‘Simba, zumba, tumba’
Those three words sum up the government’s drug rehabilitation program for the more than one million people who either surrendered or have been arrested since President Duterte came to power.
Drug surrenderers are ordered by the police to attend simba (religious Mass), required to join zumba (a dance exercise), and if they still fail to end their drug addiction, they become legitimate targets of tumba (slang for extrajudicial killing).
Drug suspects who do not surrender are subjected to an operation, “Katokhang,” where policemen require barangay officials to assist them in visiting the targets’ houses. The cops knock (katok) on the door of the suspects’ houses, and give warning to the suspects to stop their drug activities. The cops lace their warnings with explicit or implicit threats that the suspects can end up as “Tokhang” victims if they do not take heed.
These points were told to me by several barangay officials in Metro Manila who are greatly bothered by the fact that the government has yet to devise a genuine rehabilitation program to help drug surrenderers. The government has frightened or coerced so many suspected “drug personalities” into surrendering, but barangay officials are complaining in whispers about the lack of an honest-to-goodness government program to help surrenderers get rid of their drug habit.
Merely two months after the President assumed office in July 2016, the Philippine National Police reported that more than 686,000 alleged drug personalities “surrendered voluntarily” to police. One year after, the PNP declared that the total number of surrenderers had reached 1.3 million.
The surge of surrenderers happened mostly because of the climate of fear that has enveloped the country as a result of the thousands of police and vigilante killings of suspected drug users and pushers that have been taking place since the current administration assumed office.
President Duterte estimates that 4 million people nationwide are involved in illegal drugs, either as users or pushers, although officials of the Dangerous Drugs Board peg the number at 1.8 million. It’s a huge pool of people who are potential targets of “Simba, Zumba, Tumba” for the four years more of the administration’s term.
In November 2016, the government announced the construction of a 10,000-bed “megafacility” at a military camp in Nueva Ecija, which was trumpeted to serve as the country’s Drug Abuse Treatment and Rehabilitation Center (DATRC). But almost one year after its completion, only 400
patients were in the facility.
Officials of the Department of Health and the Dangerous Drugs Board have admitted that “megafacilities” are not practical. Instead, they favor small community-based facilities because drug dependents need community and family support while they undergo rehabilitation. Drug dependents also need to work because many of them are breadwinners. These needs are not met when the drug rehabilitation facility is in a far-flung location like Nueva Ecija.
Health officials also confided that most of the drug surrenderers are only “mildly affected” by drugs, and not “hardened users.” They don’t need to be admitted to a center for treatment; they need only community rehabilitation.

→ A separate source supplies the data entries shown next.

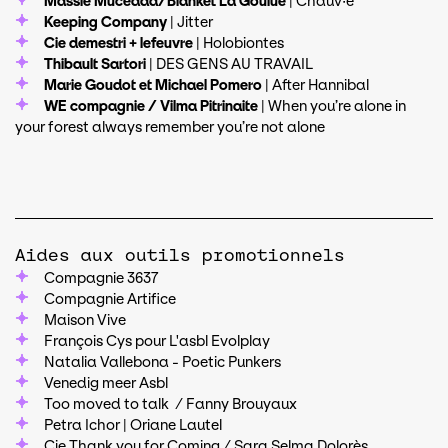
Massie Mucedda/Blanket La Goulue
| Chauv·e
Keeping Company
| Jitter
Cie demestri + lefeuvre
| Holobiontes
Thibault Sartori
| DES GENS AU TRAVAIL
Marie Goudot et Michael Pomero
| After Hannibal
WE compagnie / Vilma Pitrinaite
| When you’re alone in
your forest always remember you’re not alone
Aides aux outils promotionnels
Compagnie 3637
Compagnie Artifice
Maison Vive
François Cys pour L'asbl Evolplay
Natalia Vallebona - Poetic Punkers
Venedig meer Asbl
Too moved to talk / Fanny Brouyaux
Petra Ichor | Oriane Lautel
Cie Thank you for Coming / Sara Selma Dolorès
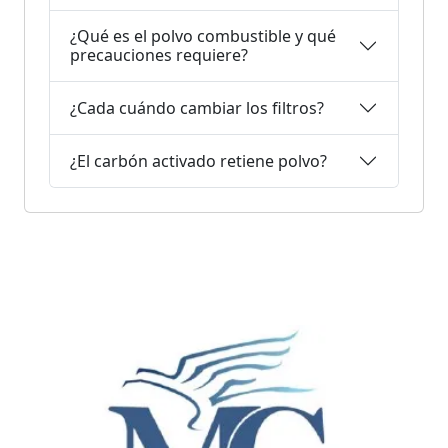
¿Qué es el polvo combustible y qué
precauciones requiere?
¿Cada cuándo cambiar los filtros?
¿El carbón activado retiene polvo?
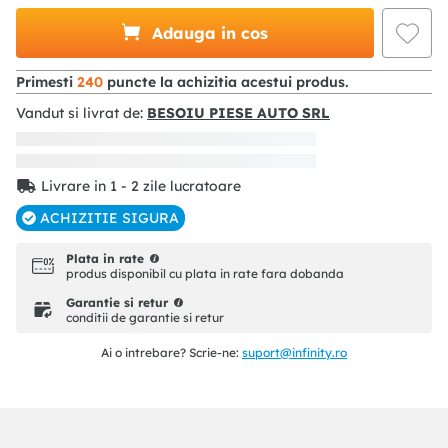
Adauga in cos
Primesti
240
puncte la achizitia acestui produs.
Vandut si livrat de:
BESOIU PIESE AUTO SRL
Livrare in 1 - 2 zile lucratoare
ACHIZITIE SIGURA
Plata in rate
produs disponibil cu plata in rate fara dobanda
Garantie si retur
conditii de garantie si retur
Ai o intrebare? Scrie-ne:
suport@infinity.ro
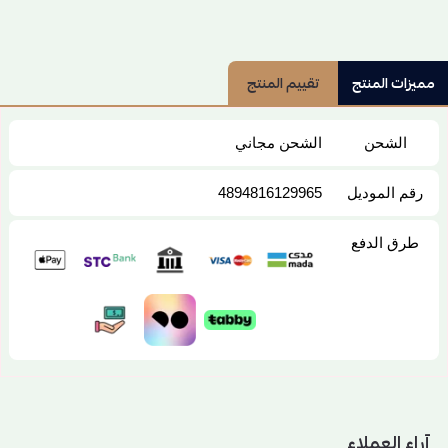
مميزات المنتج
تقييم المنتج
الشحن
الشحن مجاني
رقم الموديل
4894816129965
طرق الدفع
آراء العملاء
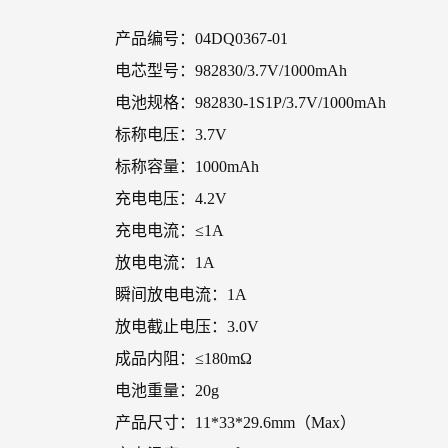
产品编号：04DQ0367-01
电芯型号：982830/3.7V/1000mAh
电池规格：982830-1S1P/3.7V/1000mAh
标称电压：3.7V
标称容量：1000mAh
充电电压：4.2V
充电电流：≤1A
放电电流：1A
瞬间放电电流：1A
放电截止电压：3.0V
成品内阻：≤180mΩ
电池重量：20g
产品尺寸：11*33*29.6mm（Max）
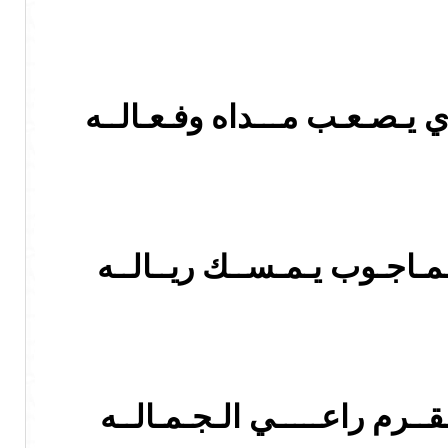
دي يـصـعـب مـــداه وفـعـالــه
لـمـاجـوب يـمـســك ريــالــه
قــرم راعـــــي الـجـمـالــه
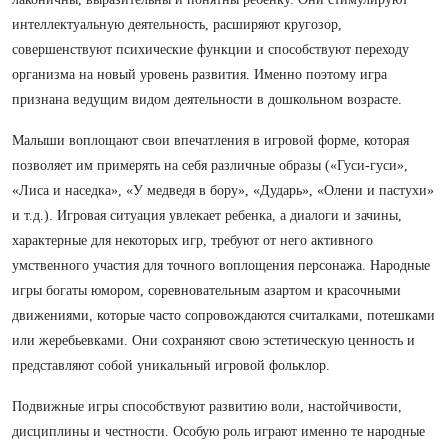
интеллектуальную деятельность, расширяют кругозор,
совершенствуют психические функции и способствуют переходу
организма на новый уровень развития. Именно поэтому игра
признана ведущим видом деятельности в дошкольном возрасте.
Малыши воплощают свои впечатления в игровой форме, которая
позволяет им примерять на себя различные образы («Гуси-гуси»,
«Лиса и наседка», «У медведя в бору», «Дударь», «Олени и пастухи»
и т.д.). Игровая ситуация увлекает ребенка, а диалоги и зачины,
характерные для некоторых игр, требуют от него активного
умственного участия для точного воплощения персонажа. Народные
игры богаты юмором, соревновательным азартом и красочными
движениями, которые часто сопровождаются считалками, потешками
или жеребьевками. Они сохраняют свою эстетическую ценность и
представляют собой уникальный игровой фольклор.
Подвижные игры способствуют развитию воли, настойчивости,
дисциплины и честности. Особую роль играют именно те народные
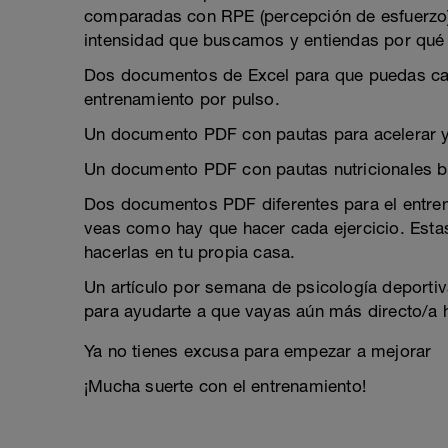
comparadas con RPE (percepción de esfuerzo)
intensidad que buscamos y entiendas por qué l
Dos documentos de Excel para que puedas cal
entrenamiento por pulso.
Un documento PDF con pautas para acelerar y
Un documento PDF con pautas nutricionales b
Dos documentos PDF diferentes para el entre
veas como hay que hacer cada ejercicio. Est
hacerlas en tu propia casa.
Un artículo por semana de psicología deportiva,
para ayudarte a que vayas aún más directo/a h
Ya no tienes excusa para empezar a mejorar
¡Mucha suerte con el entrenamiento!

The barangay officials I spoke with confirmed the need for community rehabilitation, observing that there is always a resurgence in the drug trade when there’s a lull in the killings. This resurgence should prove to the government that the killing of drug suspects will not solve the drug problem. It does not rid drug dependents of their addiction. It proves that the drug problem is largely a health issue, in the same way that addiction to alcohol, tobacco, and gambling are physical and mental health issues.
Instilling fear and exacting death do not comprise a long-term solution to the country’s drug problem. The Duterte administration should listen to its health experts and its people on the ground and finally put up genuine drug rehabilitation programs based in the communities.